Christina Collazo, executive director of Todos Juntos, also learned of cuts to her nonprofit at the Thursday meeting. Her organization is facing about $80,000 in cuts to two different city contracts. She said Austin Public Health gave the organization four weeks to implement the cuts.
“That short notice, when all of us are wrapping up the calendar year and trying to get things squared away, as you can imagine, it's very difficult to make work,” she said.
Although the City Council approved a revised budget a week before Thanksgiving that called for cuts to social service contracts, how exactly those reductions would be made remained unclear until Broadnax’s Wednesday memo.
But the memo still hasn’t been released to the public. As of 1 p.m. Friday, the memo did not appear on the city’s official distribution webpage, which states the city makes “every reasonable effort to post memos the next business day.”
“Staff have begun the process of notifying impacted partner agencies and organizations regarding the changes to their City contracts via phone calls, virtual meetings, and written notification,” Broadnax said in a statement to the Statesman Friday. “Given the number of impacted organizations, staff wanted to meet with our partner agencies before they heard about any changes through other sources.”
He added that as part of next year’s budget process, the city plans to inventory all contracts across departments that provide social or community services to identify duplication of services, merge similar agreements and ensure “that our investments are fiscally sustainable.”
Collazo said the fate of one of her nonprofit’s other city contracts remains unclear. When the nonprofit reached out to Austin Economic Development about possible reductions, she said the department told her group they would reach out next week about joining a call alongside Austin Public Health to nonprofit leaders.
Broadnax’s Wednesday memo states that the city anticipates an additional $16.8 million reduction to the social services contract budget next year, and includes a list of every social services contract and whether or how they will be cut.
City Council Member Ryan Alter said he was also somewhat surprised by how cuts were made.
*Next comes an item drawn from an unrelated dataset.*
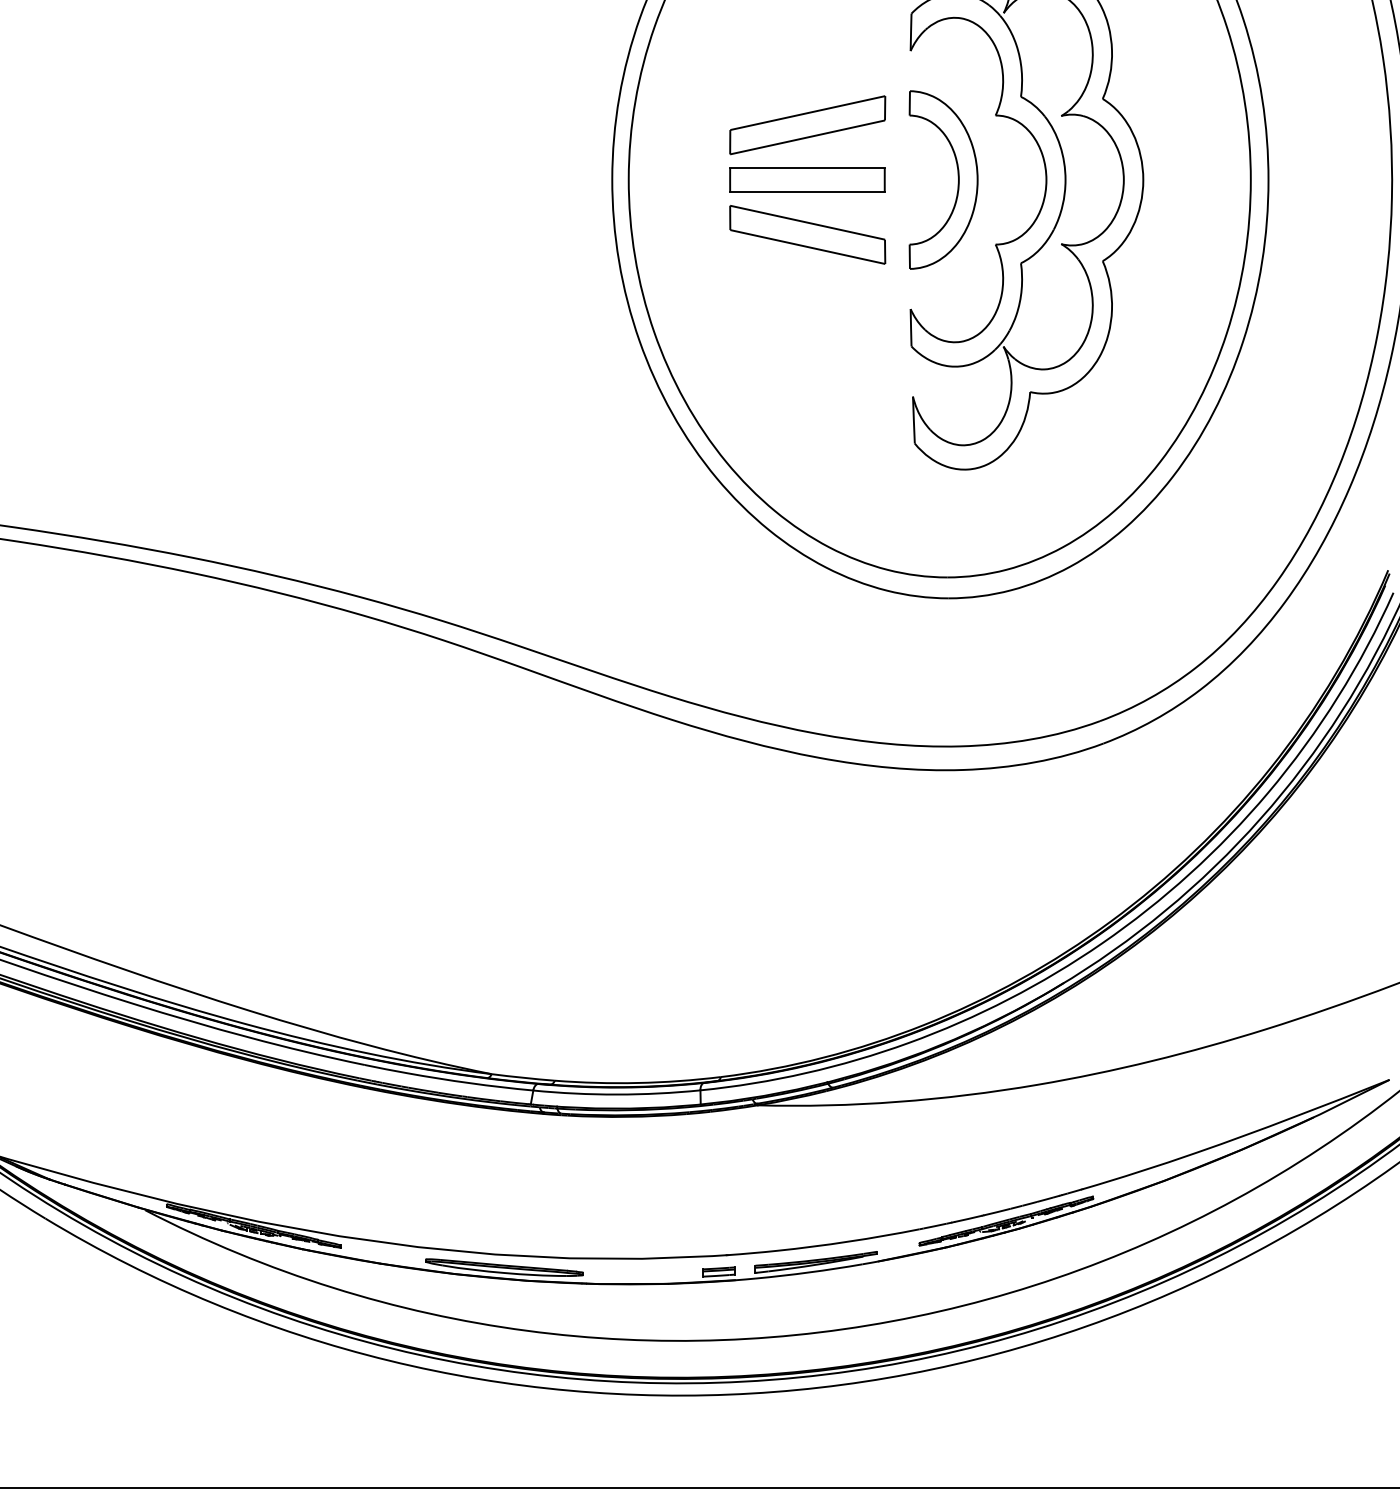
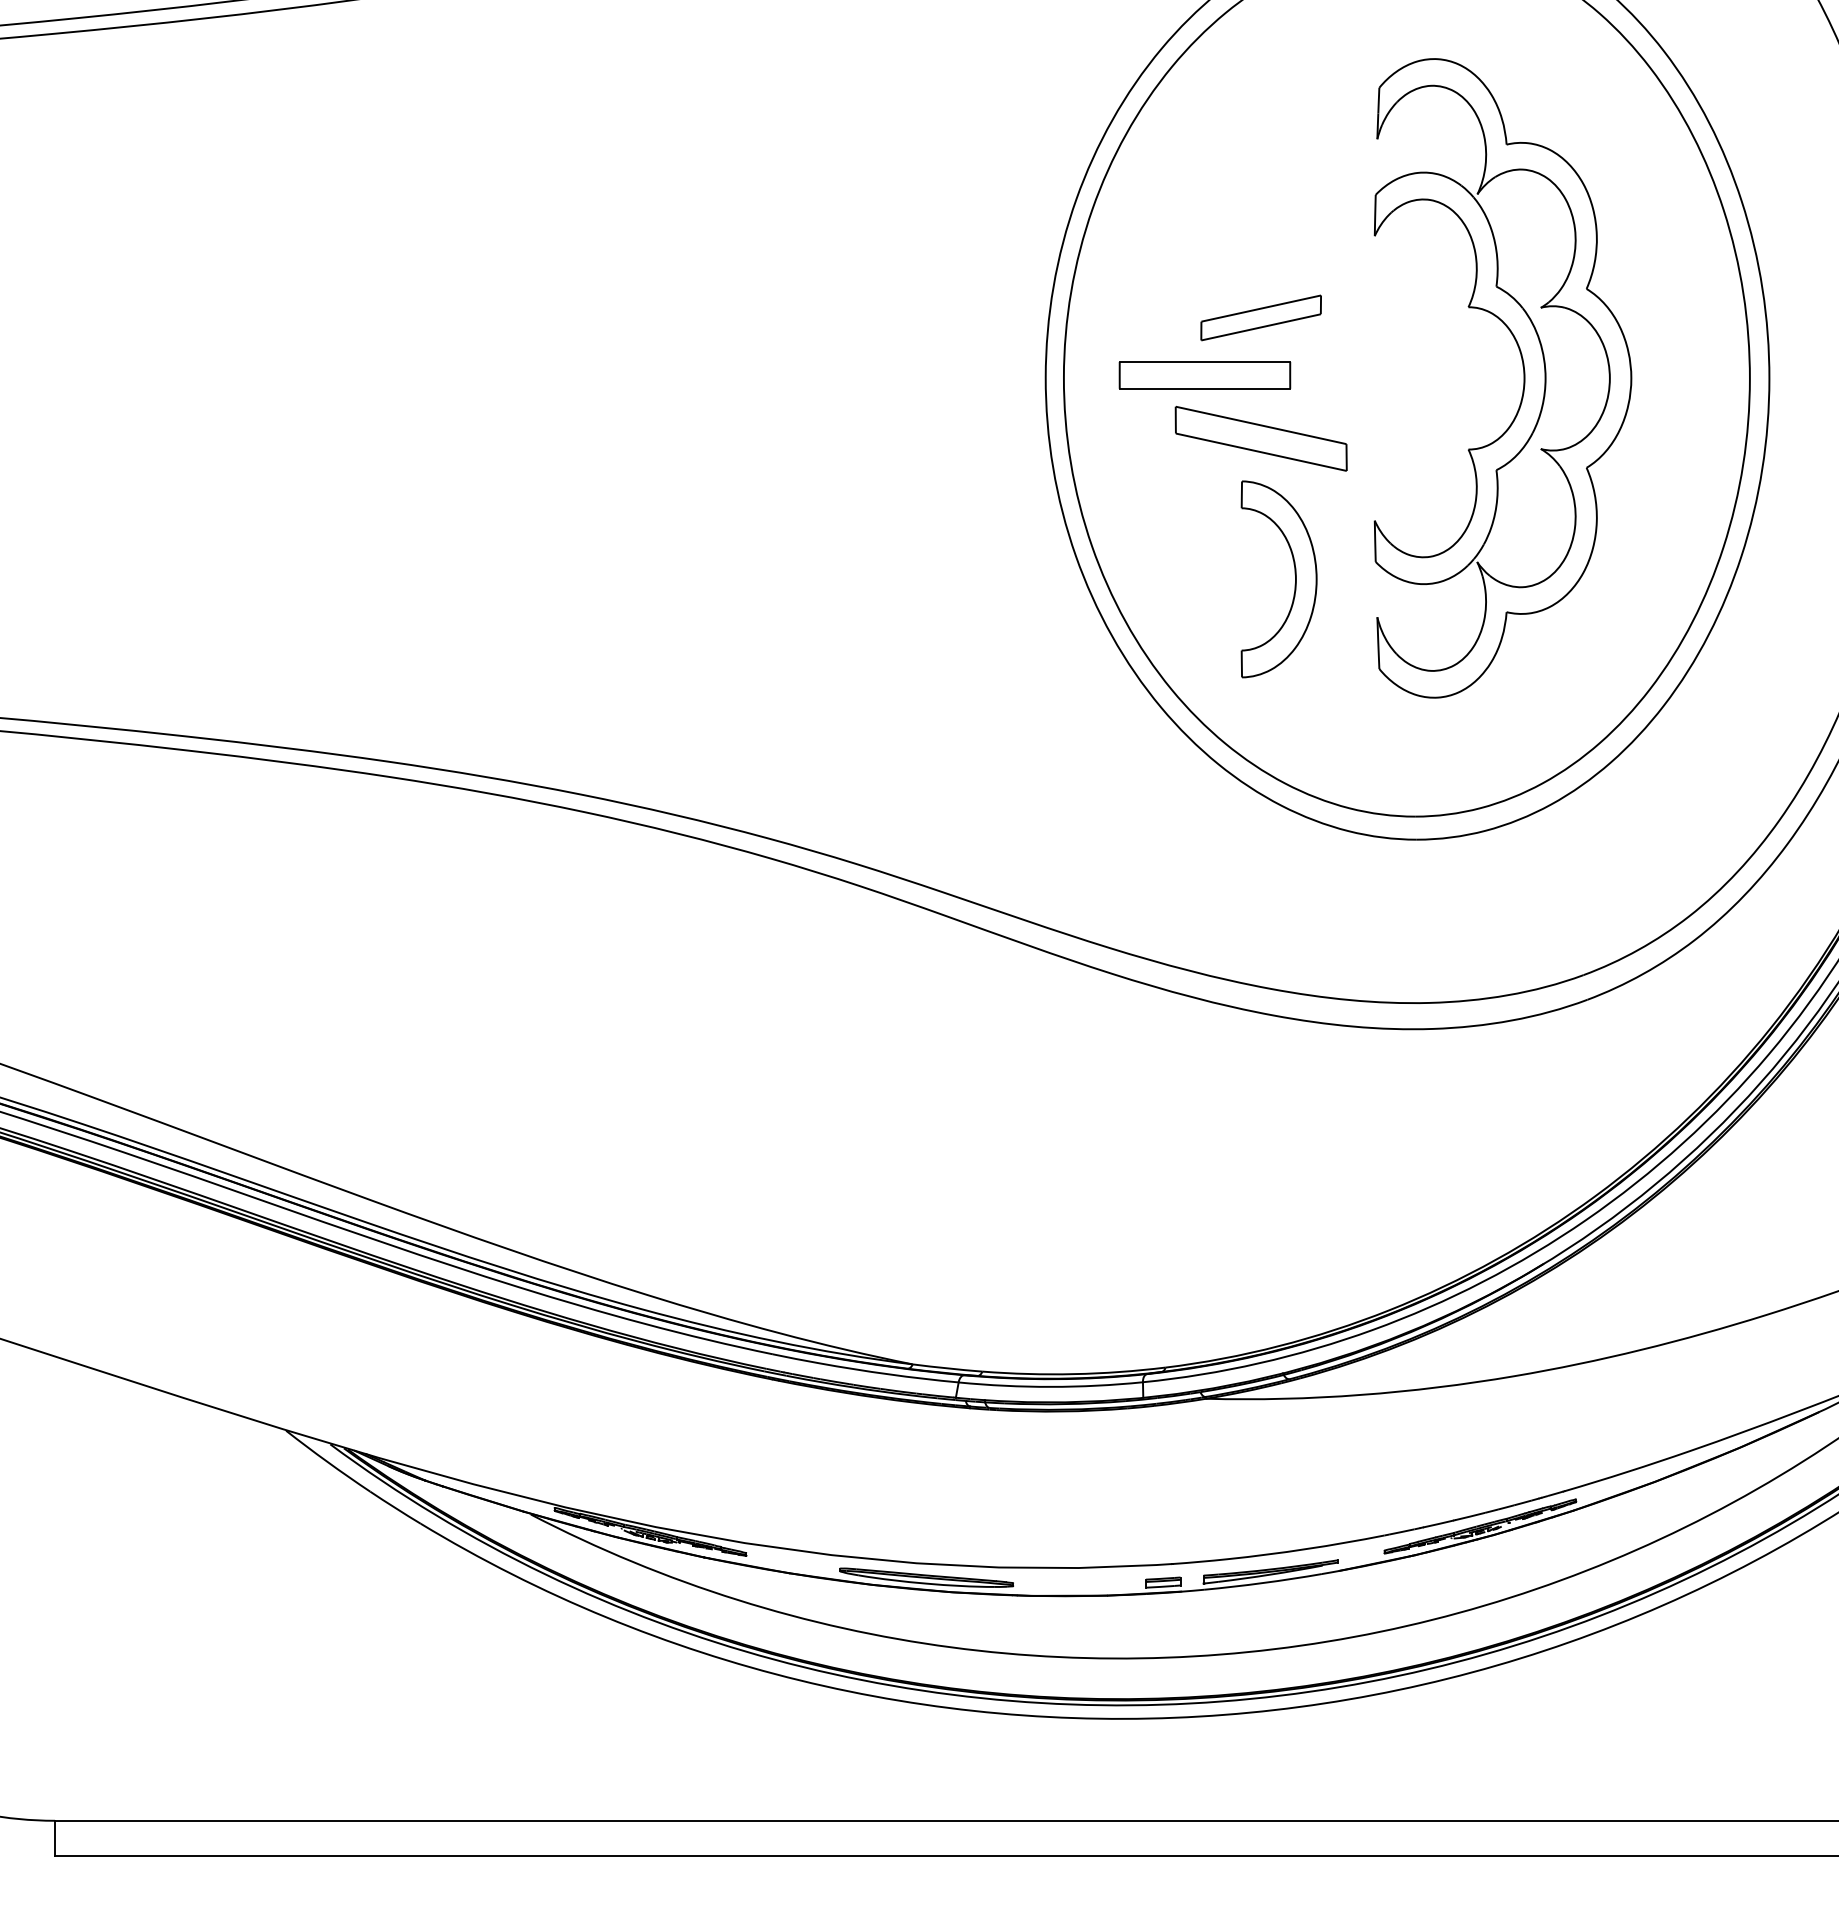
part: (807, 124) -> (1260, 317), size x0.7
part: (957, 175) -> (1294, 574), moved
part: (807, 180) -> (1204, 375), moved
“I had hoped that we might do slightly more refinement,” he said. “I think given the time that they had, they felt the most appropriate way was basically to do an across-the-board cut.”
Alter said the cuts are a direct result of Prop Q’s failure and “the result of limited resources.”
Collazo said her organization is considering staff-wide pay cuts, changes to its staff health insurance policy and reductions in spots available in their free childcare service.
Moreau, of Foundation Communities, said his organization would “carry on the best we can.”